**TEXTE À LIRE:**
★ ★ ★
Lorsque l’on parle de langue chinoise dans un contexte général ou en dehors de Hong Kong, on pense principalement au mandarin. Et pour cause, le mandarin est la langue officielle du gouvernement chinois et enseignée à l’école, en Chine continentale, à Taïwan mais aussi à Singapour. Le fruit d’un événement historique qui aurait pu tourner à l’avantage du cantonais, aujourd’hui principalement parlé à Hong Kong et dans la région du Guangdong.

Le besoin d’une langue nationale pour la nouvelle Chine

La Chine du XIXème siècle était un empire culturellement divers, peuplée par différents groupes ethniques et gouverné de manière décentralisée par une élite mandchoue. Aussi, plusieurs langues coexistaient au sein de cet empire, y compris un grand nombre de dialectes chinois. Parmi les dialectes les plus répandus, le mandarin, langue de Chine du Nord et donc de la capitale Pékin, le wu, aussi connu sous le nom de shanghaïen, le min nan, langue du sud-est et le cantonais.
★ ★ ★
**EXTRAIT DE DONNÉES:**
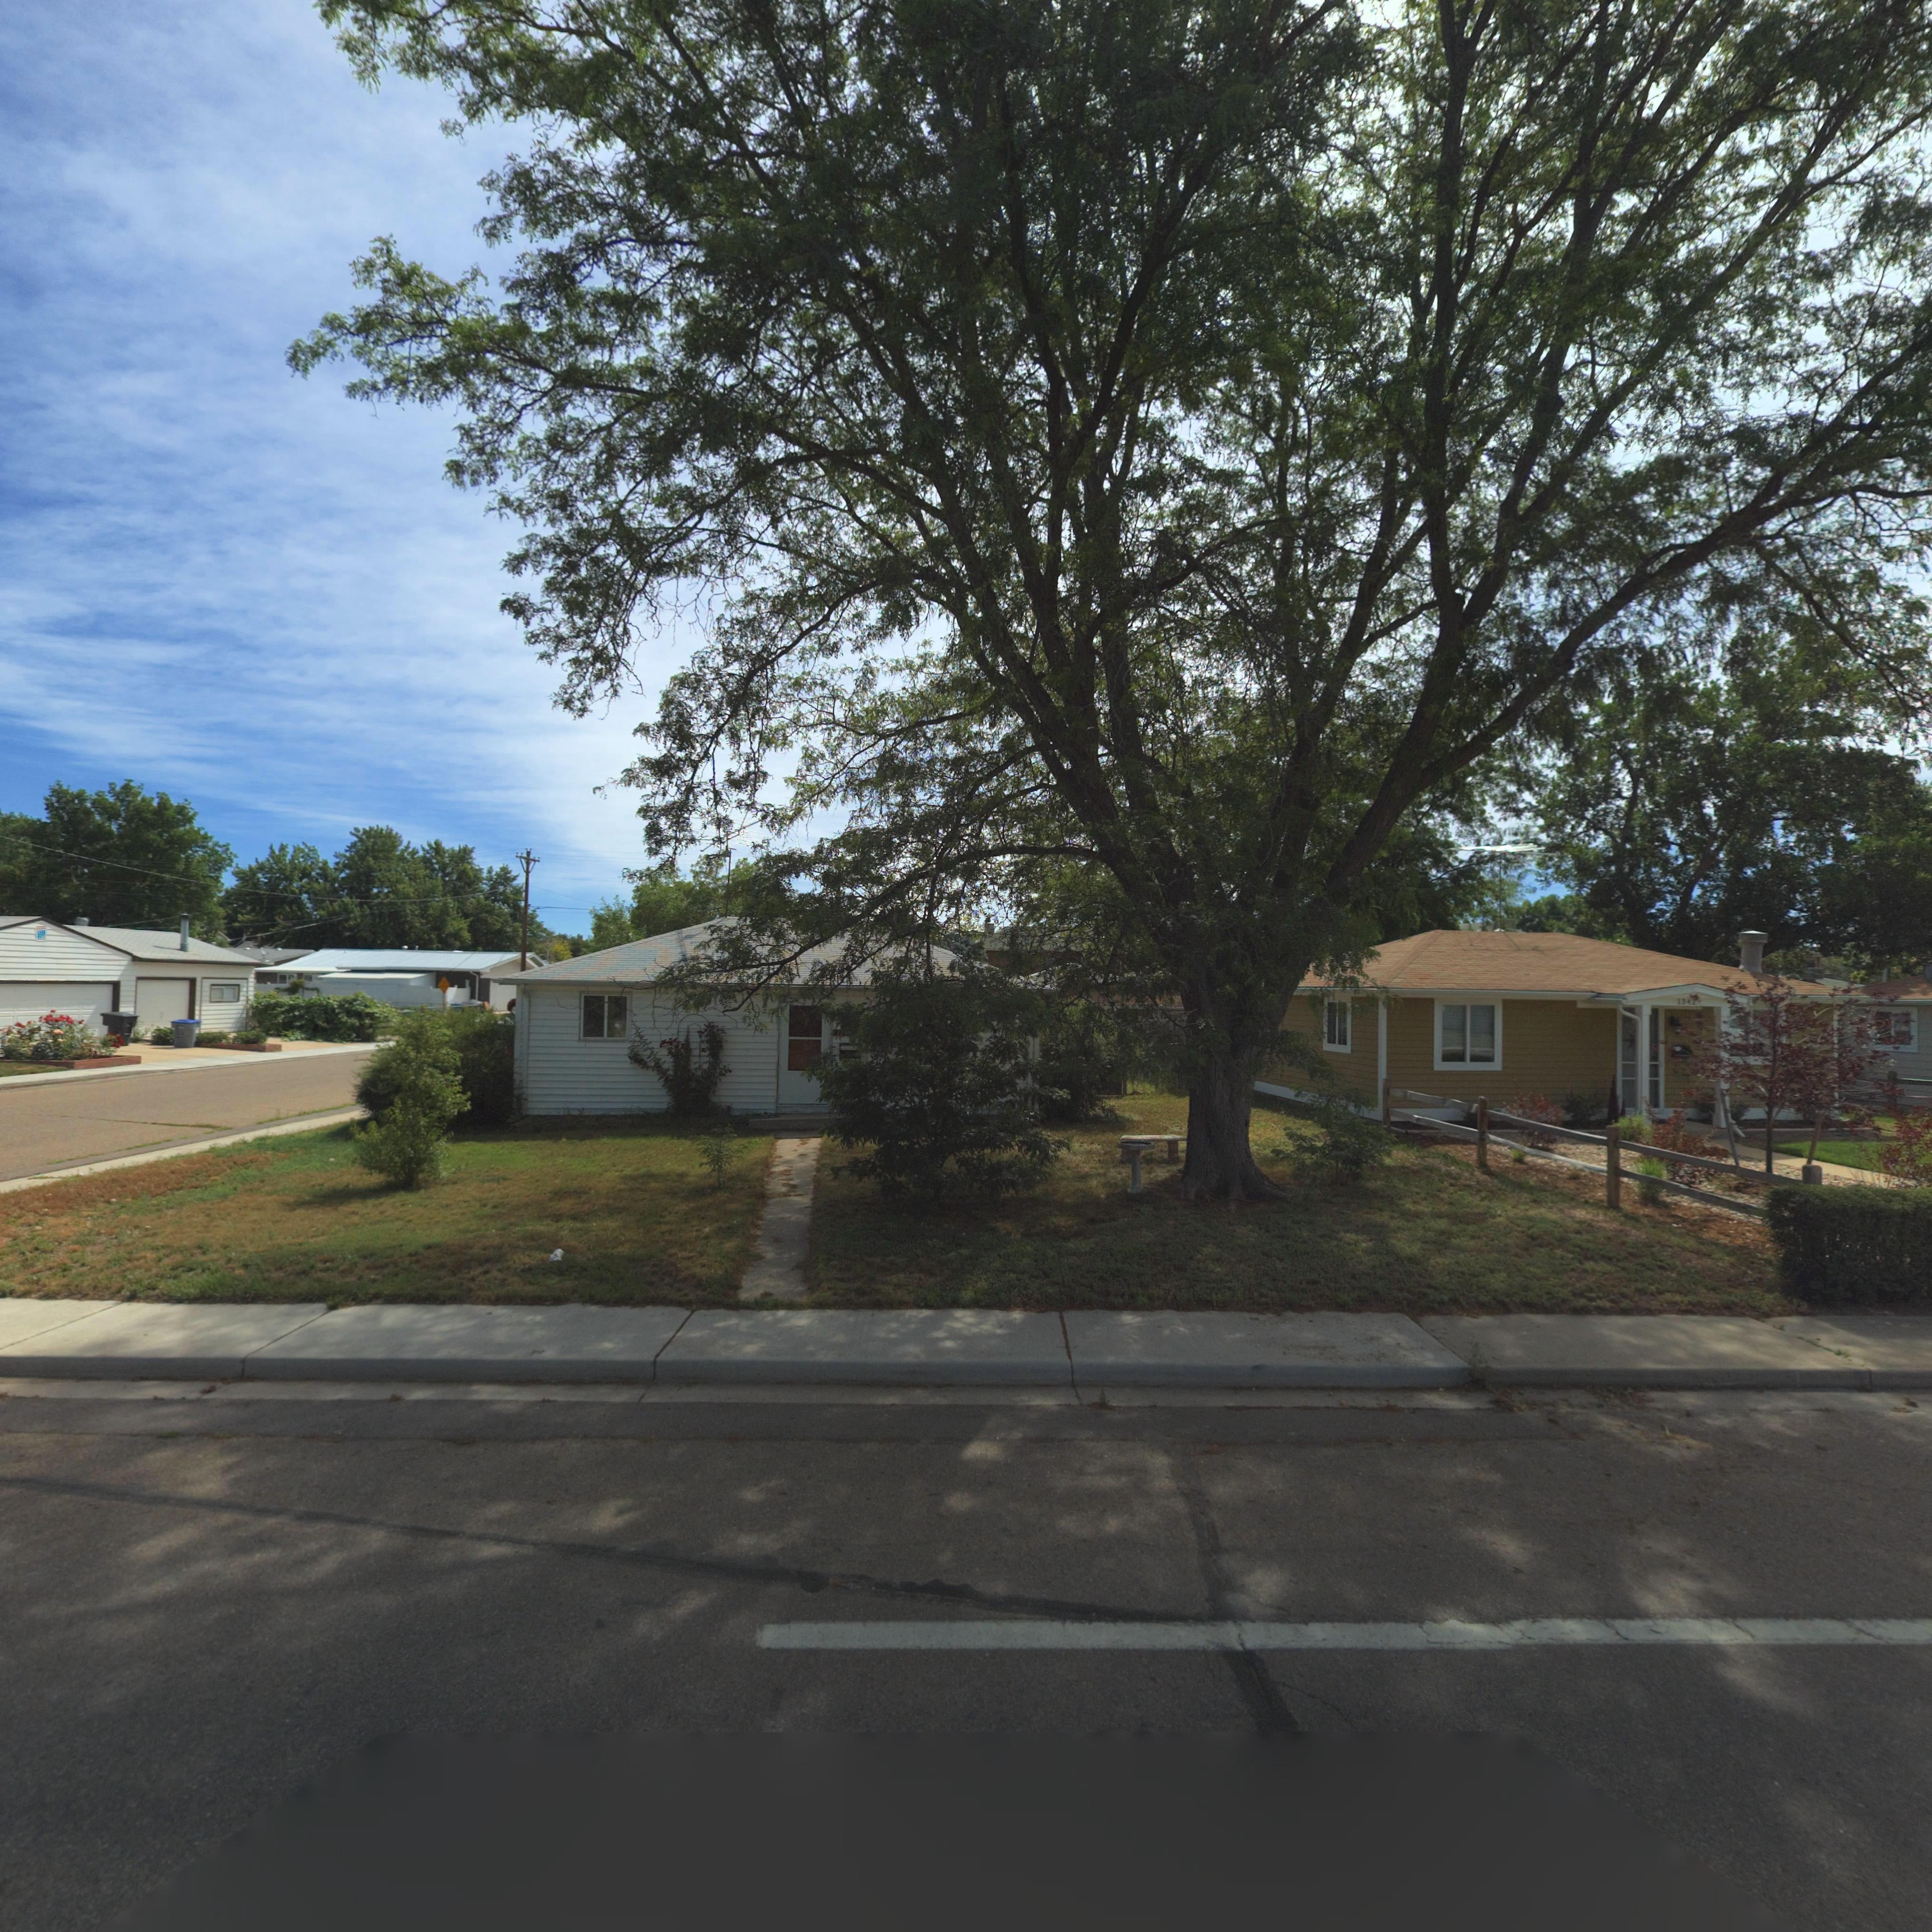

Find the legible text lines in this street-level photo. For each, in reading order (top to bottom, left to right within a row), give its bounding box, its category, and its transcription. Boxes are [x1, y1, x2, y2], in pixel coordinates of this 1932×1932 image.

[1677, 998, 1695, 1005] StreetNumber: 134*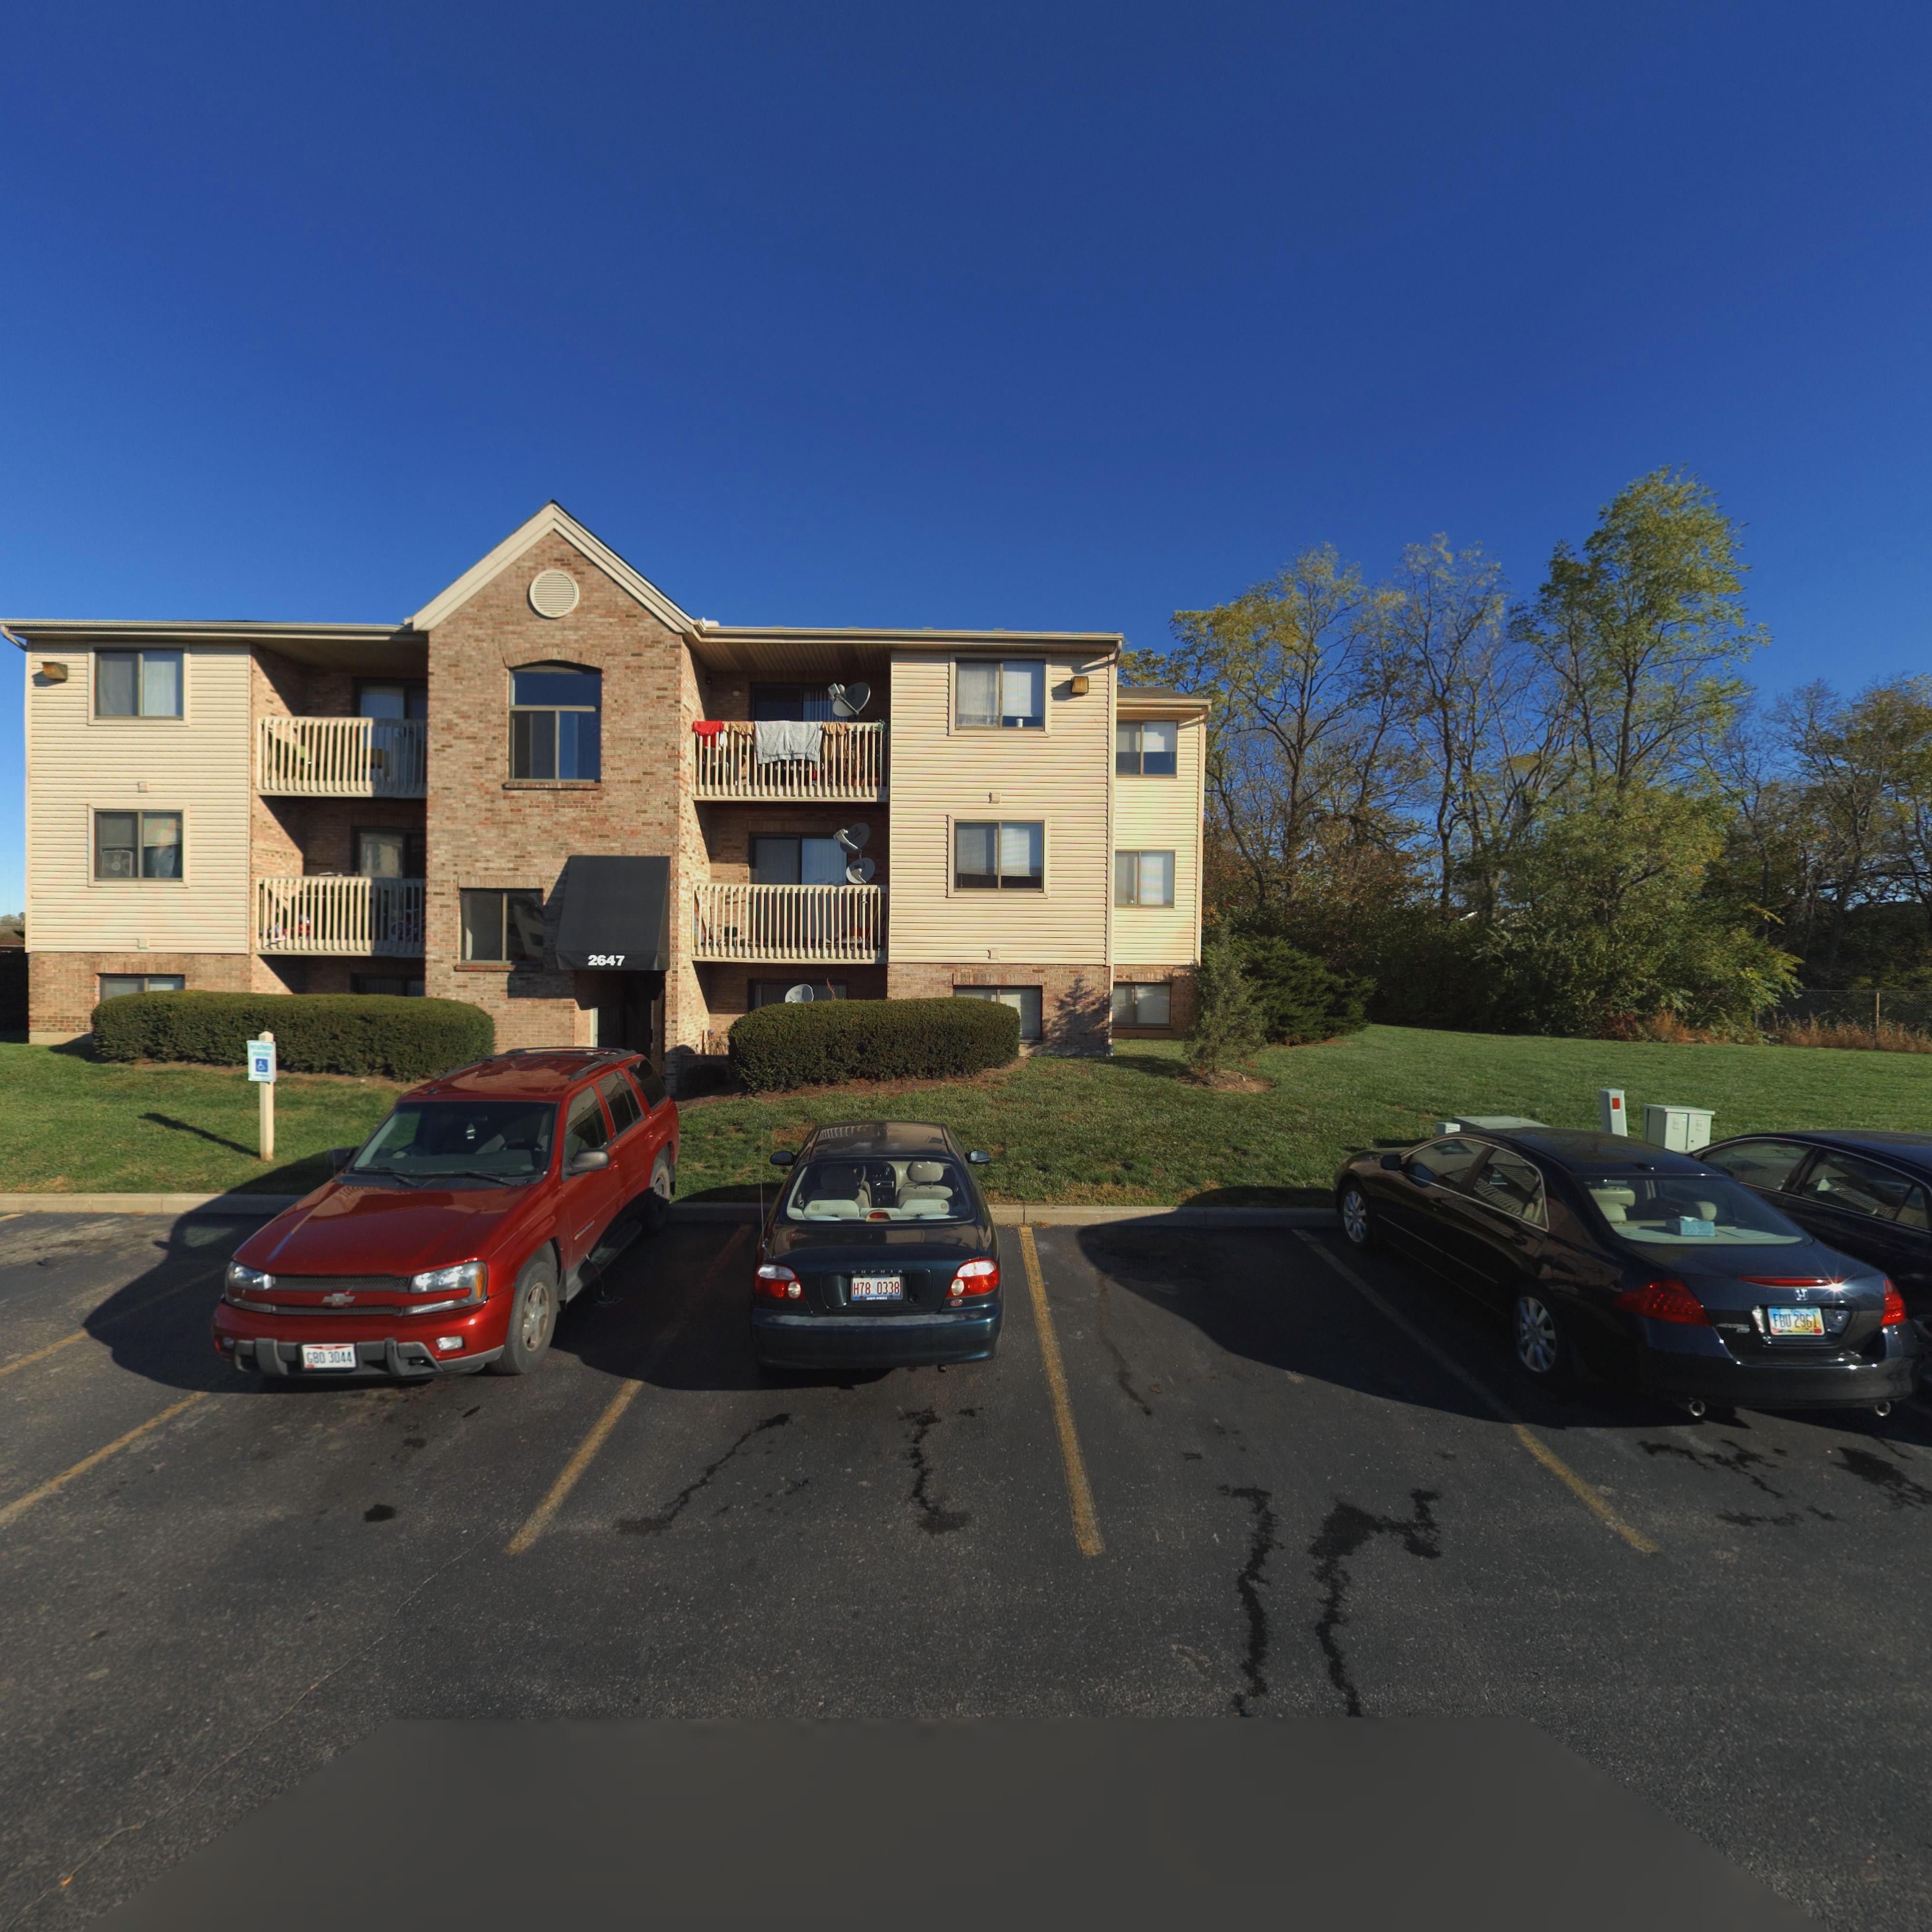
★ ★ ★
**TRAVAIL DEMANDÉ:**
• 1. Citez tout le passage du texte sur le mandarin et le cantonais, depuis « Lorsque l’on parle » jusqu'à « région du Guangdong. ».
• 2. Traduisez en anglais cette phrase du texte sur le mandarin et le cantonais : « Aussi, plusieurs langues coexistaient au sein de cet empire, y compris un grand nombre de dialectes chinois. »

**RÉPONSES ATTENDUES:**
• 1.
Lorsque l’on parle de langue chinoise dans un contexte général ou en dehors de Hong Kong, on pense principalement au mandarin. Et pour cause, le mandarin est la langue officielle du gouvernement chinois et enseignée à l’école, en Chine continentale, à Taïwan mais aussi à Singapour. Le fruit d’un événement historique qui aurait pu tourner à l’avantage du cantonais, aujourd’hui principalement parlé à Hong Kong et dans la région du Guangdong.

• 2. As a result, several languages coexisted within this empire, including a large number of Chinese dialects.